Maui dolphins are the world's rarest and smallest marine dolphin.

They are unique to New Zealand and, critically endangered, there are just 63 adults left, somewhere off Taranaki.

The numbers have dwindled in the face of fishing operations such as set-netting and trawling.

Now global conservation group WWF (World Wildlife Fund) has taken a proactive approach by commissioning consultant BERL to assess the cost of transitioning the fishing industry to dolphin-safe methods.


That cost is estimated at between $40 million and $65 million over three years - a not inconsiderable sum, but then a unique species is arguably beyond any price tag.

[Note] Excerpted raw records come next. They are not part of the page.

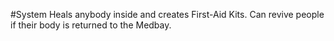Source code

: #System
Heals anybody inside and creates First-Aid Kits. Can revive people if their body is returned to the Medbay.
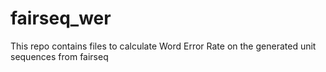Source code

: # fairseq_wer

This repo contains files to calculate Word Error Rate on the generated unit sequences from fairseq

The WWF is calling on the Government to fund the transition to long-lining and away from set nets and trawling. It points out that the estimated $25 million in the first year is less than three years' worth of ministerial travel expenses.

But don't expect ministers to sacrifice their free travel any time soon. Minister for Primary Industries Nathan Guy has rejected the Government chipping in.

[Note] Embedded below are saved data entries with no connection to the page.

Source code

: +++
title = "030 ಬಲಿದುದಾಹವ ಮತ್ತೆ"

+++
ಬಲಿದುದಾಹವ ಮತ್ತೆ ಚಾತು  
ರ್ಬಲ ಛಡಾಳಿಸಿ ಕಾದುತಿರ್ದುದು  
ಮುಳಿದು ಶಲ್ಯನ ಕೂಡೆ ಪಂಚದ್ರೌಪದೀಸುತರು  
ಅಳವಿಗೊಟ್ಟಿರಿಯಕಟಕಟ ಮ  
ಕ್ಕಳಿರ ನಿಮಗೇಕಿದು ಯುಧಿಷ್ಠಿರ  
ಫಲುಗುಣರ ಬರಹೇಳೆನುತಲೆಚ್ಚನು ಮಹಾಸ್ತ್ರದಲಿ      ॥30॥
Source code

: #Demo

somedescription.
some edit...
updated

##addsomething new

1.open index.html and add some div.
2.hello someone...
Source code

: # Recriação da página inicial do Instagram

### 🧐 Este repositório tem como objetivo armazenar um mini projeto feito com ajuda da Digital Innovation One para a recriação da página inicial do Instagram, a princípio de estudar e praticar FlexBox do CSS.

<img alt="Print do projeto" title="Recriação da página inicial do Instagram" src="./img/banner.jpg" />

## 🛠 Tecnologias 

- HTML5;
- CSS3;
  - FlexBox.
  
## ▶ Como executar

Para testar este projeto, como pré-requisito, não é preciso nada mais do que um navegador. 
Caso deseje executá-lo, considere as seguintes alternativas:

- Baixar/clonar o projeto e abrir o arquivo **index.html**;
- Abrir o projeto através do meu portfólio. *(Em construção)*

He maintains that existing restrictions on commercial fishing operations in the dolphins' habitat are sufficient protection for this rare aquatic breed.

Of course, if he's wrong, it's game over for Maui. There won't be any second chances, so Mr Guy might want to take another long hard look before he becomes Minister for Extinct Species.

Another reason for a re-examination of the claimed protection and restrictions around the dolphins' habitat is suggested by a Greenpeace report yesterday.

It said that Mr Guy's ministry was paying a company controlled and owned by the fishing industry lobby to collect data, manage so-called "public registers", register and unregister vessels, monitor overfishing and quota holdings, and even provide Official Information Act responses instead of the ministry.

So perhaps someone in Government, other than Mr Guy, can look at the Maui dolphin and decide saving it should be a matter of policy. It might even be a vote winner.

PS: The WWF's call for protection of the dolphin includes a moratorium on marine mining activities in the area which would rule out Trans-Tasman Resources seabed mining application.